Improved kernel DM+V with adaptive Bi-variate distribution model and distance transform for gas distribution mapping using mobile robot

Mobile robot olfaction is a complex research area, which can be broken down into several major challenges; one which is Gas Distribution Mapping (GDM). GDM is a representation of how gas is spatially dispersed within an environment. Additionally, GDM can also be used to localise the source of leaking gas. Gas dispersion is affected by various factors such as airflow, gas concentration gradient and obstacles. Current research in GDM has only considered airflow effects and gas concentration gradient but has so far neglected obstacles. Hence, this research proposes a new improvement on the Kernel DM+V, a statistical-based GDM method, to take into account walls of the environment in estimating GDM; and consequently, improve the gas source localisation in indoor environment. Preliminary studies in this research established that the usable kernel width for Kernel DM+V is in the range of 0.5m ≤ σ ≤ 2.5m. Further GDM experiments showed that better likelihood, estimated through Negative Log Predictive Density (NLPD), in GDM were found at higher kernel widths. On the other hand, gas source localisation accuracy was also analyzed and results show that larger kernel width worsens the accuracy of gas source localisation. Hence, two solutions were proposed to improve GDM and gas source localisation by considering the walls in the environment. Firstly, a known map obtained through Simultaneous Localisation and Mapping (SLAM) was used to compute Distance Transform (DT) of the environment to obtain a better correlation among cells in the grid map. The proposed solution was aimed to improve the weighing function of the Kernel DM+V based on the structure of the environment. Next, the Kernel DM+V was presented as a Bi-variate distribution model to extend the method to unknown environments. By using a potential field estimated based on walls and free-space in the environment, the extrapolation kernel of Kernel DM+V is modified to suit the structure of the environment.

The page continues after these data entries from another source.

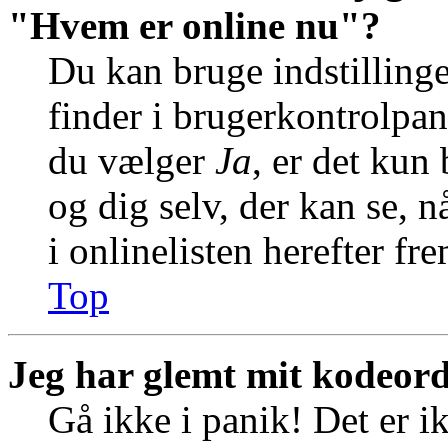
"Hvem er online nu"?
Du kan bruge indstilling
finder i brugerkontrolpan
du vælger
Ja
, er det kun
og dig selv, der kan se, n
i onlinelisten herefter f
Top
Jeg har glemt mit kodeord
Gå ikke i panik! Det er i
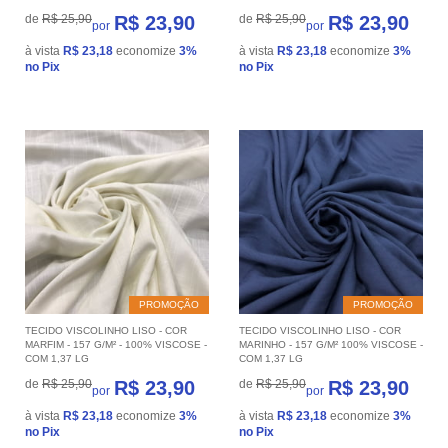
de
R$ 25,90
R$ 23,90
de
R$ 25,90
R$ 23,90
por
por
à vista
R$ 23,18
economize
3%
à vista
R$ 23,18
economize
3%
no Pix
no Pix
PROMOÇÃO
PROMOÇÃO
TECIDO VISCOLINHO LISO - COR
TECIDO VISCOLINHO LISO - COR
MARFIM - 157 G/M² - 100% VISCOSE -
MARINHO - 157 G/M² 100% VISCOSE -
COM 1,37 LG
COM 1,37 LG
de
R$ 25,90
R$ 23,90
de
R$ 25,90
R$ 23,90
por
por
à vista
R$ 23,18
economize
3%
à vista
R$ 23,18
economize
3%
no Pix
no Pix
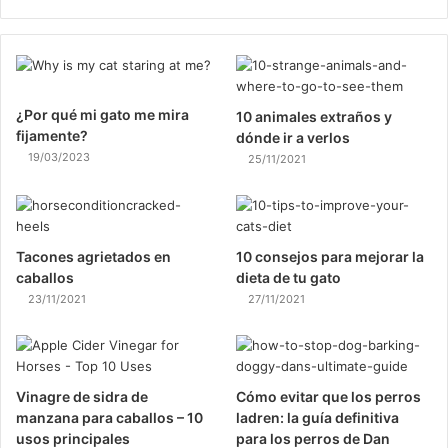
¿Por qué mi gato me mira
10 animales extraños y
fijamente?
dónde ir a verlos
19/03/2023
25/11/2021
Tacones agrietados en
10 consejos para mejorar la
caballos
dieta de tu gato
23/11/2021
27/11/2021
Vinagre de sidra de
Cómo evitar que los perros
manzana para caballos – 10
ladren: la guía definitiva
usos principales
para los perros de Dan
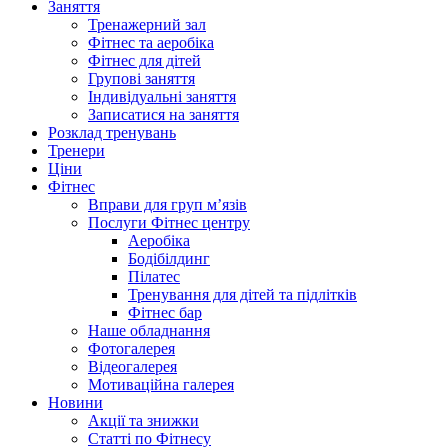
Заняття
Тренажерний зал
Фітнес та аеробіка
Фітнес для дітей
Групові заняття
Індивідуальні заняття
Записатися на заняття
Розклад тренувань
Тренери
Ціни
Фітнес
Вправи для груп м’язів
Послуги Фітнес центру
Аеробіка
Бодібілдинг
Пілатес
Тренування для дітей та підлітків
Фітнес бар
Наше обладнання
Фотогалерея
Відеогалерея
Мотиваційна галерея
Новини
Акції та знижки
Статті по Фітнесу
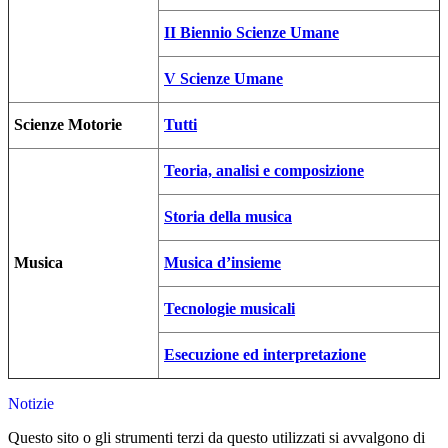
II Biennio Scienze Umane
V Scienze Umane
Scienze Motorie
Tutti
Teoria, analisi e composizione
Storia della musica
Musica
Musica d’insieme
Tecnologie musicali
Esecuzione ed interpretazione
Notizie
Questo sito o gli strumenti terzi da questo utilizzati si avvalgono di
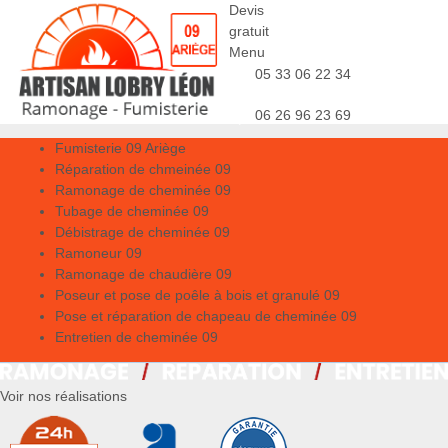
Devis
gratuit
Menu
05 33 06 22 34
06 26 96 23 69
Fumisterie 09 Ariège
Réparation de chmeinée 09
Ramonage de cheminée 09
Tubage de cheminée 09
Débistrage de cheminée 09
Ramoneur 09
Ramonage de chaudière 09
Poseur et pose de poêle à bois et granulé 09
Pose et réparation de chapeau de cheminée 09
Entretien de cheminée 09
Voir nos réalisations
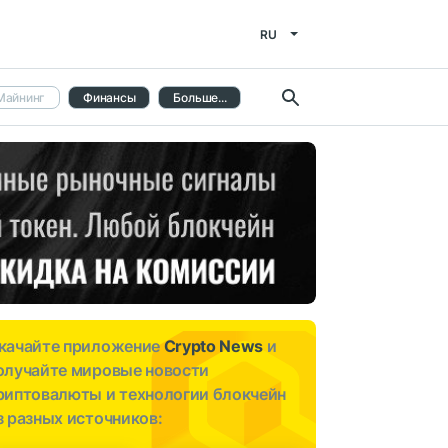
RU
Майнинг
Финансы
Больше...
качайте приложение
Crypto News
и
олучайте мировые новости
риптовалюты и технологии блокчейн
з разных источников:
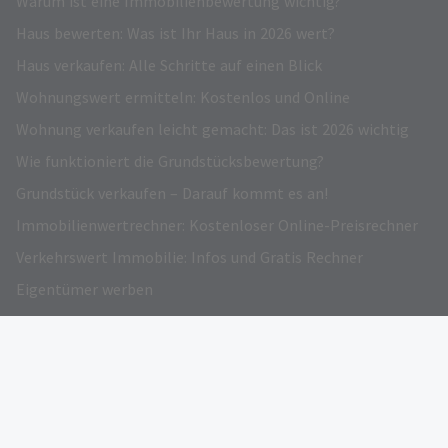
Warum ist eine Immobilienbewertung wichtig?
Haus bewerten: Was ist Ihr Haus in 2026 wert?
Haus verkaufen: Alle Schritte auf einen Blick
Wohnungswert ermitteln: Kostenlos und Online
Wohnung verkaufen leicht gemacht: Das ist 2026 wichtig
Wie funktioniert die Grundstücksbewertung?
Grundstück verkaufen – Darauf kommt es an!
Immobilienwertrechner: Kostenloser Online-Preisrechner
Verkehrswert Immobilie: Infos und Gratis Rechner
Eigentümer werben
AUSGEZEICHNET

This method constantly changes the kernel width based on the structure of the environment as the mobile robot explores the environment. Both GDM and gas source localisation was demonstrated to be improved compared to the conventional method when walls information is taken into consideration in estimating GDM. The research has established that the method can be incorporated into existing GDM methods to improve gas distribution estimation in indoor environments where walls are prevalent.